Virginia Barton

Annual Report on the Oxford Union Society Garden, Michaelmas 1988

 

Submitted to the Senior Officers of the Oxford Union Society 

Michaelmas Term 1988

 

Three-and-a-half years’ investment (modest), labour (strenuous) and attention (constant) are beginning to bear fruit in the Society’s garden.

Some improvements have been made since the Report of ‘87, two of the more significant being the replacement of the railings on the wall along St. Michael Street, and the paving of two areas most susceptible to wear and tear at the front entrance. Well aware that both these schemes cost money, I hope Members will admit they were well worth the expense.

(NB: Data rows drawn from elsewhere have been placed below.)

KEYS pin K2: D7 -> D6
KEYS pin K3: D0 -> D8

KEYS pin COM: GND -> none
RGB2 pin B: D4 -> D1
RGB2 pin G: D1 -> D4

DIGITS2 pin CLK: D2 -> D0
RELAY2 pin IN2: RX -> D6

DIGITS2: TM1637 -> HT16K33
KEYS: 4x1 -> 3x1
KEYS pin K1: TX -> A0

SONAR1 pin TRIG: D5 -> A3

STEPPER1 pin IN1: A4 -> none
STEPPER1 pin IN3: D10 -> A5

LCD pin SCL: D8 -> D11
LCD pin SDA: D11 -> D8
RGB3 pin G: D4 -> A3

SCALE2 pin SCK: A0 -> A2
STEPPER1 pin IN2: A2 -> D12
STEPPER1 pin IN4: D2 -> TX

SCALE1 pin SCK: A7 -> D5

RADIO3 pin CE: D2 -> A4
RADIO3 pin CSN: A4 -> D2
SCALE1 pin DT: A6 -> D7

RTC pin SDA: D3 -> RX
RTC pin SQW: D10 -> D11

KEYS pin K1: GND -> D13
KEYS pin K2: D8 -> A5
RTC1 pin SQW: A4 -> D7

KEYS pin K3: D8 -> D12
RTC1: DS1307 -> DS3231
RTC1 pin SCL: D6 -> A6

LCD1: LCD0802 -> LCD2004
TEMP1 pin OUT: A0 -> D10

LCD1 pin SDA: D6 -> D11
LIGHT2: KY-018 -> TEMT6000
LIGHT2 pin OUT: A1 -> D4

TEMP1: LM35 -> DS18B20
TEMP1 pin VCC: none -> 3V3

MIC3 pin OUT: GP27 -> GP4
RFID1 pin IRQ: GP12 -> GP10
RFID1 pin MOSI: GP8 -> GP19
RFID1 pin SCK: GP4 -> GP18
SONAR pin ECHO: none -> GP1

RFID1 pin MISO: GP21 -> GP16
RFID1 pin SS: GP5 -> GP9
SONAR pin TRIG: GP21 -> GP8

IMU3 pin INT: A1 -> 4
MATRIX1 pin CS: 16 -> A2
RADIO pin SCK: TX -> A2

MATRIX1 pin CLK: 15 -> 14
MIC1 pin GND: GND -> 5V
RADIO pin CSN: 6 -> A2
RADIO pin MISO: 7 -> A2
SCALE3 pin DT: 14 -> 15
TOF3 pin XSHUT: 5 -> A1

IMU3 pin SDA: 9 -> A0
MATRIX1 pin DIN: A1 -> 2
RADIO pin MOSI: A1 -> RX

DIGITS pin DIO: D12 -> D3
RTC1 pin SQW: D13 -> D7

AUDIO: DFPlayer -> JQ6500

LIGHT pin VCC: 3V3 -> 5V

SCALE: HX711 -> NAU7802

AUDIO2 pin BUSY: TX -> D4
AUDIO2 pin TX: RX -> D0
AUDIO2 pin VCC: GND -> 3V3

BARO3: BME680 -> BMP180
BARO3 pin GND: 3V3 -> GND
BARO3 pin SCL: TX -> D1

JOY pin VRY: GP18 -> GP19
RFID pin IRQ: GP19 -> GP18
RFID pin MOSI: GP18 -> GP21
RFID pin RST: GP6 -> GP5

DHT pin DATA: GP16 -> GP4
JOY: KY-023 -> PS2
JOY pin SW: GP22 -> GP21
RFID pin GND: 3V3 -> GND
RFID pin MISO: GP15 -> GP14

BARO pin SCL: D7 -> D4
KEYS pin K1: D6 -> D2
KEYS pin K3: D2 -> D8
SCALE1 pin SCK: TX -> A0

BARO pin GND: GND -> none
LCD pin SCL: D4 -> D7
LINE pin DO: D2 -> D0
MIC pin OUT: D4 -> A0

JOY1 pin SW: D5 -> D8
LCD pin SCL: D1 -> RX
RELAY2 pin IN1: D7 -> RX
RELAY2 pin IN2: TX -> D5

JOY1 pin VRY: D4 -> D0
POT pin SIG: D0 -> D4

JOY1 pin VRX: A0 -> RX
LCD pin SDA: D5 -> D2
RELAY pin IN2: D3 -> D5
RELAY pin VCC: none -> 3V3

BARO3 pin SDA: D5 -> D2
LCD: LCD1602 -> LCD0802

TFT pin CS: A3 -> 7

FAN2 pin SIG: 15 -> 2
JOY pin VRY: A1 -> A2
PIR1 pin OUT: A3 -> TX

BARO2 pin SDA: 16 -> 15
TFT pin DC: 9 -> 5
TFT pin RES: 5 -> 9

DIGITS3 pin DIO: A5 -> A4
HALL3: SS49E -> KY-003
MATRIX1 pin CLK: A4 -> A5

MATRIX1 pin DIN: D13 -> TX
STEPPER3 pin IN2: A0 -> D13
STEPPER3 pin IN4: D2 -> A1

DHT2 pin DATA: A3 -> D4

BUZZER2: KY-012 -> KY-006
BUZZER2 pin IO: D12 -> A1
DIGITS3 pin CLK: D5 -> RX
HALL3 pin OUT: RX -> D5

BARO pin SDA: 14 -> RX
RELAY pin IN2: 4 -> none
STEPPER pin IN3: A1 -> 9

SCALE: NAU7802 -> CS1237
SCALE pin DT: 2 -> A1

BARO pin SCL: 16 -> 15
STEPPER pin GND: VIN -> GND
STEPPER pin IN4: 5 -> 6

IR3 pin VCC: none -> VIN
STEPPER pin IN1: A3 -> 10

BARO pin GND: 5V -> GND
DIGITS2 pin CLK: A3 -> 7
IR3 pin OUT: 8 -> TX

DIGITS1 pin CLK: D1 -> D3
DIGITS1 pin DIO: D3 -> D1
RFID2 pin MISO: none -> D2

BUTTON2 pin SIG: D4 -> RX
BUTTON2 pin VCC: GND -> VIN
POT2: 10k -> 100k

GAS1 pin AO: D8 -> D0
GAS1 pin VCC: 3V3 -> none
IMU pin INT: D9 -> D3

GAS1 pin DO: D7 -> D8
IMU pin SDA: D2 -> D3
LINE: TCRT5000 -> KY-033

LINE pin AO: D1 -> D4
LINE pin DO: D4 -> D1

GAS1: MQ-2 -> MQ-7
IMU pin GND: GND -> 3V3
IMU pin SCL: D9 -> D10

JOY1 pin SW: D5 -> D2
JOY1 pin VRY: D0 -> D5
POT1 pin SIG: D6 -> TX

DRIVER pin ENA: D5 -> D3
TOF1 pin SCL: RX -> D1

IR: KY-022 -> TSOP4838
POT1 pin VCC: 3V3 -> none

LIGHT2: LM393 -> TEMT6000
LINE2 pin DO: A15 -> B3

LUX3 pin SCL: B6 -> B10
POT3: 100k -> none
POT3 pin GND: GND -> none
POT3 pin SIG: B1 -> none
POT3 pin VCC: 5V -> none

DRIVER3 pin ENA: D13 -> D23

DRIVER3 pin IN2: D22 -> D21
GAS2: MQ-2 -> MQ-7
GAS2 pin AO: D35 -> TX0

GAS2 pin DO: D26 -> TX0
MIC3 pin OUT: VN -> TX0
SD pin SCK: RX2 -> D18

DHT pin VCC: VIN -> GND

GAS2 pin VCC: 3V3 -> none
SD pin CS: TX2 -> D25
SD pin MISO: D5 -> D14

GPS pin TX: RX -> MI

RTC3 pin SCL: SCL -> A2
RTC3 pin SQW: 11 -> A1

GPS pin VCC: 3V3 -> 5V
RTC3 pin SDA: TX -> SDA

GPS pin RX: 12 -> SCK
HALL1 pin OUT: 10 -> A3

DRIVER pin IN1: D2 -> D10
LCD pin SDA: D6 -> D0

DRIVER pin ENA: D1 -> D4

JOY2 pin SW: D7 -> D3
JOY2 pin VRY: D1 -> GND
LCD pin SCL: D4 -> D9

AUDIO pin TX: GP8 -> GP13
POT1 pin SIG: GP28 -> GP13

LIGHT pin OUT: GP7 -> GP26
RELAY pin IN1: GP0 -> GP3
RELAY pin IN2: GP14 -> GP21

Garden 4The Society may wish to consider what to do with the bald patch in front of the Steward’s house, bearing in mind the heavy wear this patch regularly suffers.

Needless to say, I would like to put two more schemes forward for your consideration. The first was mooted some time ago and concerns the erection of “matching” railings on the wall at the back of the Union (Frewin Yard) and a new, secure gate in the Woodward style. Mr. Bradbeer was asked to submit drawings.

The second was touched upon in last year’s Report but was shelved due to the urgency of paving the areas at the front entrance. It involves another area of paving, the “bulge” in the large bed adjacent to St. Michael Street. This space was once gravelled (and used for sitting out) which may account for the lamentable soil conditions here. A semi-circular paved space, backed by a small retaining wall and surrounded by a low stout wall, wide enough to sit on, would create a focal-point visually, and additional summer seating. The Hon. Gardener would be happy to explain this proposal on site.

Planting, on a long-term basis, is almost complete. The beds in front of the Old Library are now graced with skimmia and sarcocca – optimistic perhaps, considering the depth of the soil there, but one gardens as one travels, hopefully. I would request the sum of £200 to cover the cost of what, I sincerely hope, will be the last large outlay on plants and shrubs. The Society will wish to make an allowance for the replacement of those shrubs in Frewin Yard ravaged by the builders.

The many benefactors are recorded on the Viridarium, hanging in the bar. If this objet d’art is hung at readable height it will encourage les autres to step forward and cough up. The desire for a Monkey Puzzle is undiminished.

There has been an encouraging heightening of “garden awareness”. Both the dropping of litter and gratuitous vandalism have decreased during the last year. I write this before the Matriculation Drinks and Bonfire parties.

As always the Hon. Gardener wishes to record her thanks to the Presidents, their Officers, the Senior Officers, the office, bar and library staff, as well as to the benefactors mentioned above.